Tune up your insurance

Make sure you're taking advantage of some money-saving options on your auto and home insurance policies. Here are a few of the most common discounts to look for.

Higher deductibles: If you increase your deductible to at least $1,000, you can save about 20 percent on many home insurance policies. Some allow you to raise the deductible to as high as $25,000 (and $10,000 for tenants) for even larger savings. In many states, separate deductibles are available for windstorm and hail losses. Since on average homeowners file a claim only every eight to 10 years, increasing the deductible seems to be a good way to save money while taking on a limited amount of risk.
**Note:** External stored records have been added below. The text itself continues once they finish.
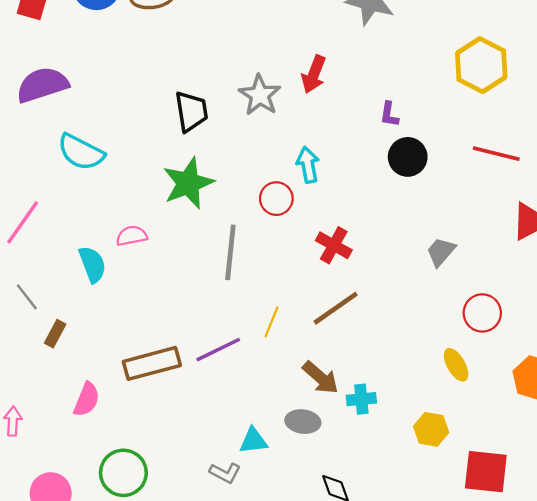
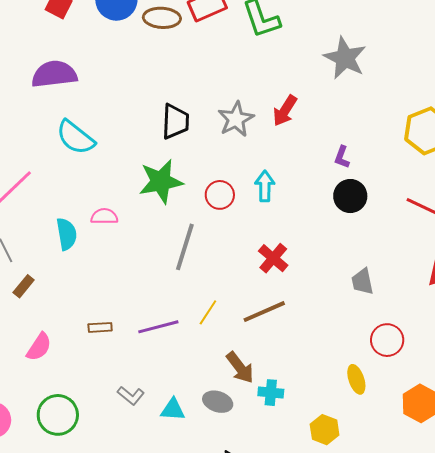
red circle: (276, 199) -> (220, 195), moved
gray trapezoid: (441, 252) -> (362, 282), turned -64
brown rectangle: (152, 363) -> (100, 327), size x0.5
gray L-shape: (225, 473) -> (131, 396), moved

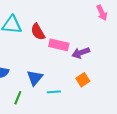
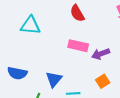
red semicircle: (38, 32) -> (77, 13), moved

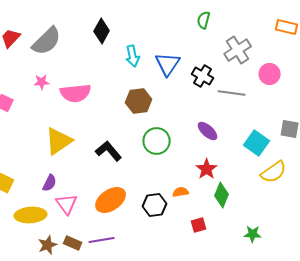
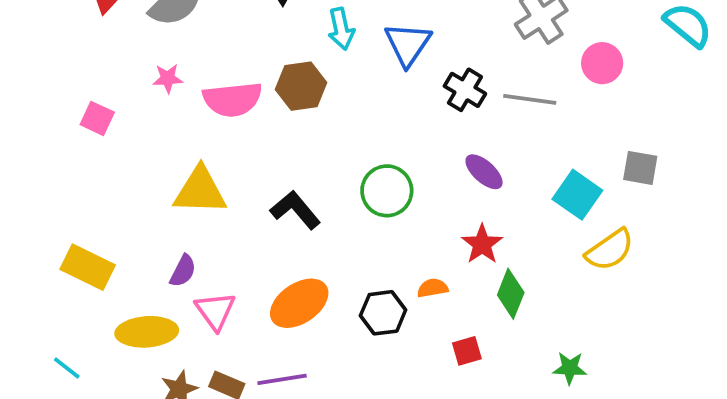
black cross: (203, 76) -> (465, 90), moved
brown hexagon: (139, 101) -> (301, 86), moved
yellow triangle: (59, 141) -> (200, 191), turned 36

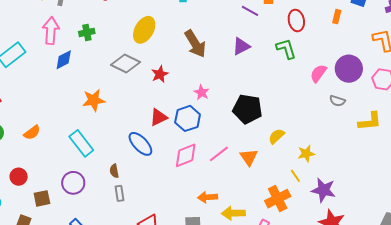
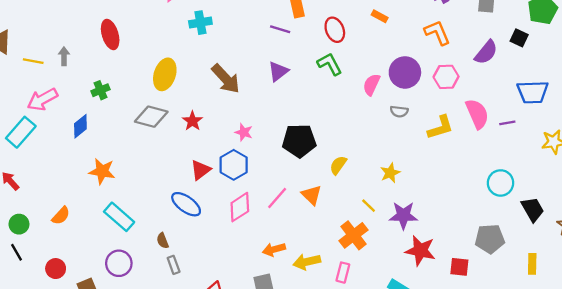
orange rectangle: (337, 17) -> (380, 16), turned -64
pink arrow: (51, 31) -> (42, 99), moved, turned -112
orange star: (94, 100) -> (102, 171), moved, turned 30
yellow star: (306, 154) -> (390, 173), moved

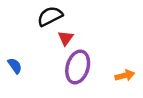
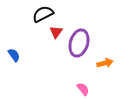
purple ellipse: (78, 67) -> (79, 43), moved

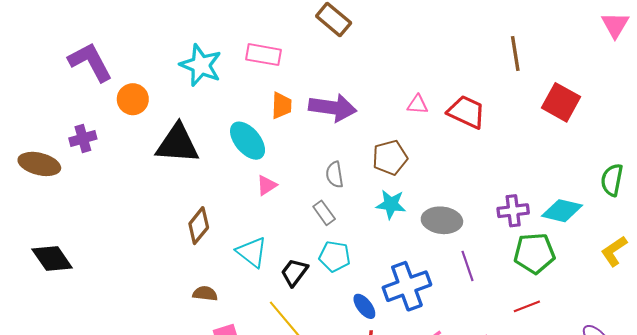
Safety discounts: Most home insurers offer a discount of 5 percent or more when you notify them of features such as a smoke detector, burglar alarm or dead-bolt locks. Some companies may offer discounts of as much as 20 percent if you have a fire and burglar alarm that connects to a central monitoring station. Some insurers offer additional discounts if your home has a sprinkler system over the kitchen stove.

Multiline discount: Most insurance companies that sell home insurance also sell auto and excess liability insurance. Many will reduce your premium by up to 15 percent if you buy two or more insurance policies from them. Check to make sure that the total cost of buying the policies from one insurance company is less than buying them separately from different companies.

Finally, if you sign up for e-policy delivery and e-billing, most companies will offer a premium discount. In addition, if you sign up for automatic premium payments and pay in full, your insurance company may offer a discount of up to five percent.

Protect your financial accounts

There's been a barrage of phishing scams, ID theft, stolen credit card files and new security threats like the Heartbleed bug that affected thousands of websites. You can't be too careful about online security.

Why not review all your financial accounts and change your passwords for them. If you've used your email address as your online ID, change that, too. Because in some fraudulent transfers, the thief was able to compromise the victim's email account, use that ID to log into a financial account and then request a new password to be sent to the compromised email account.

If you want to add an additional layer or security, require your financial firm to speak with you and request a verbal password (which is different from your online password) before authorizing a transfer from your accounts. Of course, written instructions should also be required.

Making these changes may be an inconvenience, but if it increases the security of your accounts and prevents even one fraudulent transfer, it will be worth the trouble.